● **Brief**
Copy each line below that contains the string "года". Count a line only when the capitalization matches.

————

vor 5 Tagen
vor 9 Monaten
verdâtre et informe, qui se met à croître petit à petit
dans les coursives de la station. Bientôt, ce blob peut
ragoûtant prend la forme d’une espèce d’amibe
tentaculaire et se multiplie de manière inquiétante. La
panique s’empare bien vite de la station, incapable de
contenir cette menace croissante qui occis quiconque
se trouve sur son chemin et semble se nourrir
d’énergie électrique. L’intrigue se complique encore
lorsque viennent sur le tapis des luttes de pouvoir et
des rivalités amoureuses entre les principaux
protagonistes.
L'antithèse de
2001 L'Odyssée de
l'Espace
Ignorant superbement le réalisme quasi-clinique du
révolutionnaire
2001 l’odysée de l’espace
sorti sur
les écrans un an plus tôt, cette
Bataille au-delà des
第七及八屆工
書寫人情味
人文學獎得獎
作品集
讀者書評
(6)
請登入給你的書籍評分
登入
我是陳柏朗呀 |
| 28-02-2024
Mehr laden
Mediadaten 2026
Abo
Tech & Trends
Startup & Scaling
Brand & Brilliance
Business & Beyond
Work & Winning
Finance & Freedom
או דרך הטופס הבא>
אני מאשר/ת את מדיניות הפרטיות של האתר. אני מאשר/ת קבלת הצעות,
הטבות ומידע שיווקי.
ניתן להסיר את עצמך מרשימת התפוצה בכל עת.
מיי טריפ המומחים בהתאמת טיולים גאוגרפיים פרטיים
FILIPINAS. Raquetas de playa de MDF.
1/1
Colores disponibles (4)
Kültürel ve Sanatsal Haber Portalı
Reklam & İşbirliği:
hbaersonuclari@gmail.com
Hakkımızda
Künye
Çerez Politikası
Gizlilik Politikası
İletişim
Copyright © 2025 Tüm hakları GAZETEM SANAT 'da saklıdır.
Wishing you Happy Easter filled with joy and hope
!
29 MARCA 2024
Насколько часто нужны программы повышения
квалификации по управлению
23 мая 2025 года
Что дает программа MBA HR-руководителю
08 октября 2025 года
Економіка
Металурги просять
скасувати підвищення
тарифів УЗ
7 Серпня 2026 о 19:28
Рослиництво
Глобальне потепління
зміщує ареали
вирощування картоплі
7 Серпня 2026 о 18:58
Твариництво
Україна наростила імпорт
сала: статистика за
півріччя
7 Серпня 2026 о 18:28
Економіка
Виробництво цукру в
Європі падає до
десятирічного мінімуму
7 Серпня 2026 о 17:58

————

● **Response to this exercise**
23 мая 2025 года
08 октября 2025 года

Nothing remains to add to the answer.